_Assignment_
Write out every line of the items below as a numbered list, leaving out the blank lines.

*** Opening of Information given ***

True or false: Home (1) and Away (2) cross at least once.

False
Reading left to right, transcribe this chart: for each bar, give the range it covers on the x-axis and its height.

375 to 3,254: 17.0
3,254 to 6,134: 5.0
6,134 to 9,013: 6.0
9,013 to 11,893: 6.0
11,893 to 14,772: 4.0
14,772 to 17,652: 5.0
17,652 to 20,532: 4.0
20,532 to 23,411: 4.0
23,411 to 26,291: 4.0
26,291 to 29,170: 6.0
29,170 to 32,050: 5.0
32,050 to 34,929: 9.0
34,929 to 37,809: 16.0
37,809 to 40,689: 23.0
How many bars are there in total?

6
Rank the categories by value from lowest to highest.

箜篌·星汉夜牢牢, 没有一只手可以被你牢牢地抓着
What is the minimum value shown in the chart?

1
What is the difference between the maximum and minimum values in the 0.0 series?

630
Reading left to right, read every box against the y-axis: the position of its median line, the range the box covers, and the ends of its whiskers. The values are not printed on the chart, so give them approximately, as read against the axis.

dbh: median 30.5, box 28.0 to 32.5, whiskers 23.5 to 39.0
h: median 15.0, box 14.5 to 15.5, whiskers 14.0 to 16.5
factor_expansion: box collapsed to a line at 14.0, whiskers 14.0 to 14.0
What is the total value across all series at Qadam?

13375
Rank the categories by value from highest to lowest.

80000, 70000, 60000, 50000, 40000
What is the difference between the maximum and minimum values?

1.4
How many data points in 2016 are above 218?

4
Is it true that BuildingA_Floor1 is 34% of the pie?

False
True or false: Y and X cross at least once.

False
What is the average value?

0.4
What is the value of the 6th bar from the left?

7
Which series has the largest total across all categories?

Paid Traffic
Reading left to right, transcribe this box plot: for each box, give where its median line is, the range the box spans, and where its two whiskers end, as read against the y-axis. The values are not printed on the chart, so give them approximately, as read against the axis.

*** Close of Information given ***

_Solved exercise_
1. True or false: Home (1) and Away (2) cross at least once.
2. False
3. Reading left to right, transcribe this chart: for each bar, give the range it covers on the x-axis and its height.
4. 375 to 3,254: 17.0
5. 3,254 to 6,134: 5.0
6. 6,134 to 9,013: 6.0
7. 9,013 to 11,893: 6.0
8. 11,893 to 14,772: 4.0
9. 14,772 to 17,652: 5.0
10. 17,652 to 20,532: 4.0
11. 20,532 to 23,411: 4.0
12. 23,411 to 26,291: 4.0
13. 26,291 to 29,170: 6.0
14. 29,170 to 32,050: 5.0
15. 32,050 to 34,929: 9.0
16. 34,929 to 37,809: 16.0
17. 37,809 to 40,689: 23.0
18. How many bars are there in total?
19. 6
20. Rank the categories by value from lowest to highest.
21. 箜篌·星汉夜牢牢, 没有一只手可以被你牢牢地抓着
22. What is the minimum value shown in the chart?
23. 1
24. What is the difference between the maximum and minimum values in the 0.0 series?
25. 630
26. Reading left to right, read every box against the y-axis: the position of its median line, the range the box covers, and the ends of its whiskers. The values are not printed on the chart, so give them approximately, as read against the axis.
27. dbh: median 30.5, box 28.0 to 32.5, whiskers 23.5 to 39.0
28. h: median 15.0, box 14.5 to 15.5, whiskers 14.0 to 16.5
29. factor_expansion: box collapsed to a line at 14.0, whiskers 14.0 to 14.0
30. What is the total value across all series at Qadam?
31. 13375
32. Rank the categories by value from highest to lowest.
33. 80000, 70000, 60000, 50000, 40000
34. What is the difference between the maximum and minimum values?
35. 1.4
36. How many data points in 2016 are above 218?
37. 4
38. Is it true that BuildingA_Floor1 is 34% of the pie?
39. False
40. True or false: Y and X cross at least once.
41. False
42. What is the average value?
43. 0.4
44. What is the value of the 6th bar from the left?
45. 7
46. Which series has the largest total across all categories?
47. Paid Traffic
48. Reading left to right, transcribe this box plot: for each box, give where its median line is, the range the box spans, and where its two whiskers end, as read against the y-axis. The values are not printed on the chart, so give them approximately, as read against the axis.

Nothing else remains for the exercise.